El presidente ucraniano, Volodímir Zelenski, advirtió de que unos 4.000 edificios de Kiev continúan sin calefacción y casi el 60% de la capital permanece sin electricidad tras los últimos ataques rusos contra la red energética, en medio de uno de los inviernos más duros desde el inicio de la guerra.
El presidente de Ucrania, Volodímir Zelenski, declaró el miércoles que unos 4.000 edificios de la capital, Kiev, siguen sin calefacción y la mayor parte de la ciudad está sin electricidad tras los ataques rusos de principios de semana.
"Desde esta mañana, unos 4.000 edificios de Kiev siguen sin calefacción y casi el 60% de la capital está sin electricidad", declaró Zelenski, después de que Rusia golpeara la red energética ucraniana entre el lunes y el martes.
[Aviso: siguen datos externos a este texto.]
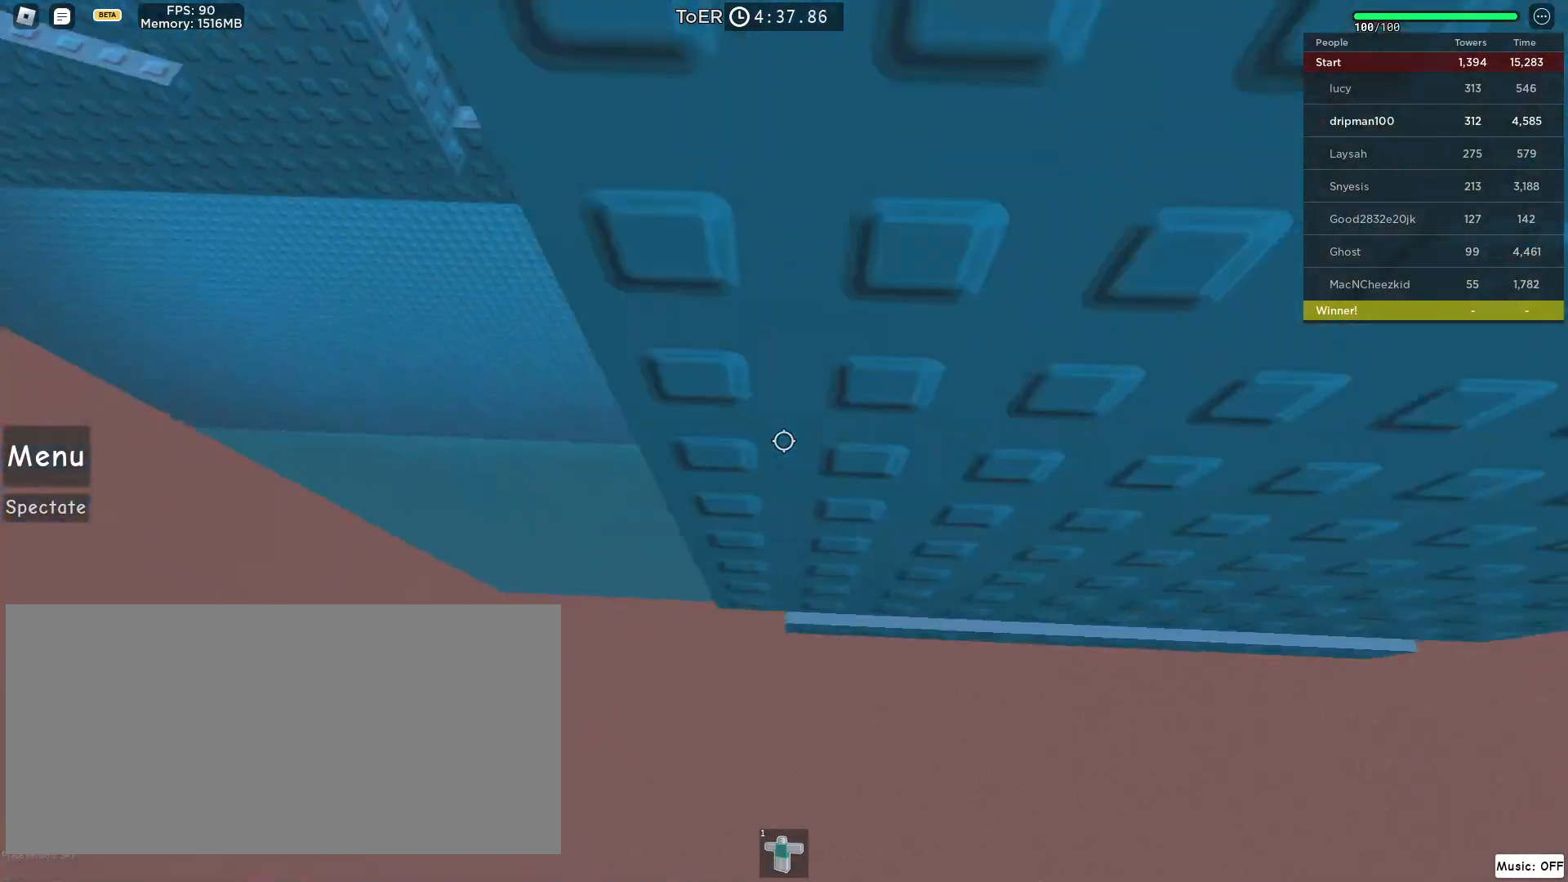
{"keys": ["d", "w"], "mouse": ["right"], "events": []}
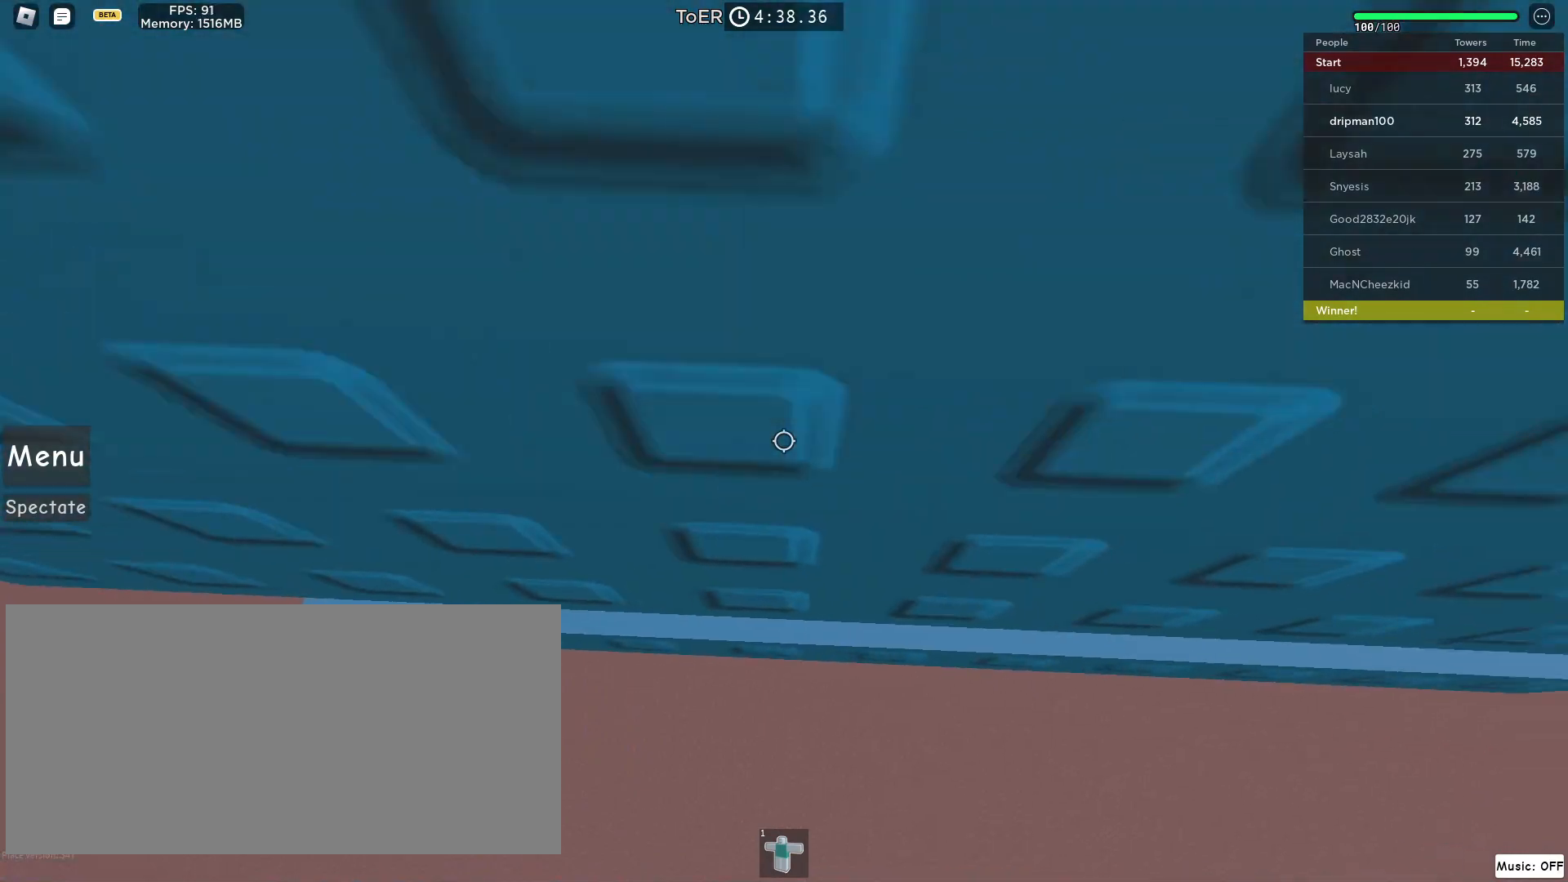
{"keys": ["d", "w"], "mouse": ["right"], "events": []}
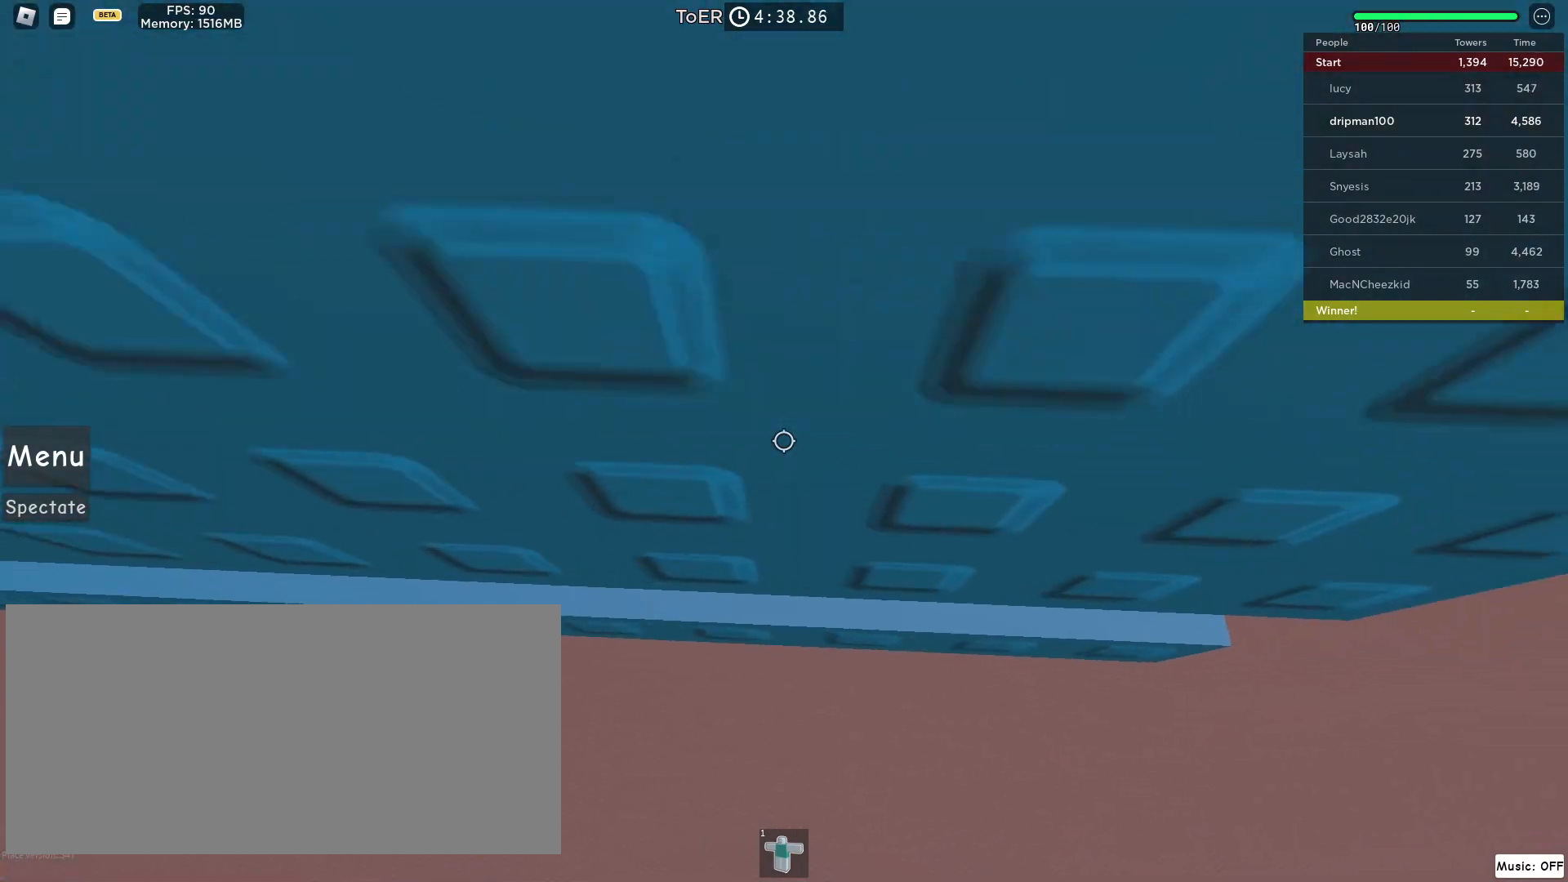
{"keys": [], "mouse": ["right"], "events": [[133, "d", "up"], [167, "w", "up"], [317, "w", "down"], [483, "w", "up"]]}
Rusia ha atacado repetidamente las infraestructuras energéticas ucranianas a lo largo de los casi cuatro años de guerra, pero Kiev afirma que este invierno ha sido el más duro hasta la fecha, con cientos de drones y misiles rusos arrollando las defensas aéreas.
La situación sigue siendo difícil en todo el país, incluidas las regiones de Sumy, Chernígov, Dnipró y Járkov, añadió Zelenski.
El líder ucraniano anunció la semana pasada el "estado de emergencia" en el sector energético del país, por lo que las escuelas de Kiev permanecen cerradas, el alumbrado público atenuado y aproximadamente medio millón de residentes han abandonado la capital.
Periodistas de la agencia de noticias AFP en Kiev han visto tiendas y restaurantes cerrados debido a los apagones, semáforos fuera de servicio y alumbrado público apagado por la noche en algunas partes de la capital.
Más de 1.000 ucranianos han sido hospitalizados por hipotermia en los últimos 30 días, según el Ministerio de Sanidad, que añadió que la situación podría "volverse amenazadora si bajan las temperaturas o empeoran las condiciones meteorológicas".
Alemania calificó los ataques aéreos invernales rusos contra infraestructuras energéticas de "crímenes de guerra". Zelenski ha criticado repetidamente al Ayuntamiento de Kiev, dirigido por Vitali Klitschko, antiguo campeón de boxeo y rival político, por no hacer lo suficiente para ayudar a la recuperación.
"Según los informes de las autoridades municipales, los recursos son suficientes, pero se necesita tiempo. No estoy de acuerdo con esta valoración: se necesitan medidas y recursos adicionales", declaró Zelenski.
Klitschko dijo que los trabajadores de los servicios públicos estaban trabajando sin descanso para restablecer la calefacción, el agua y la electricidad, pero que los ataques y las temperaturas gélidas estaban dificultando su trabajo.
También dijo que la situación era "complicada porque la mayoría de estos edificios se están conectando por segunda vez tras los daños sufridos por las infraestructuras críticas el 9 de enero".
Las autoridades de Kiev han instalado cientos de tiendas de campaña por toda la ciudad, donde la gente puede calentarse y conseguir comida y bebida caliente. Rusia lleva golpeando el sistema energético ucraniano desde el comienzo de su invasión, en lo que Kiev considera un intento de minar la moral y debilitar la resistencia de los ucranianos.
El Kremlin afirma que sólo ataca instalaciones militares ucranianas y ha culpado de la continuación de la guerra a Kiev por negarse a aceptar sus exigencias de paz. El Ministerio de Defensa ruso dijo el martes que había llevado a cabo ataques contra instalaciones de apoyo al Ejército ucraniano.
La Corte Penal Internacional ha dictado órdenes de detención contra dos altos mandos militares rusos por los ataques a la red energética de Ucrania. Según el tribunal, se trata de un crimen de guerra, ya que su objetivo era perjudicar a la población civil ucraniana. Debido a la sensibilidad de los tiempos de guerra, Kiev no dice qué instalaciones energéticas han sido dañadas o destruidas en los ataques rusos.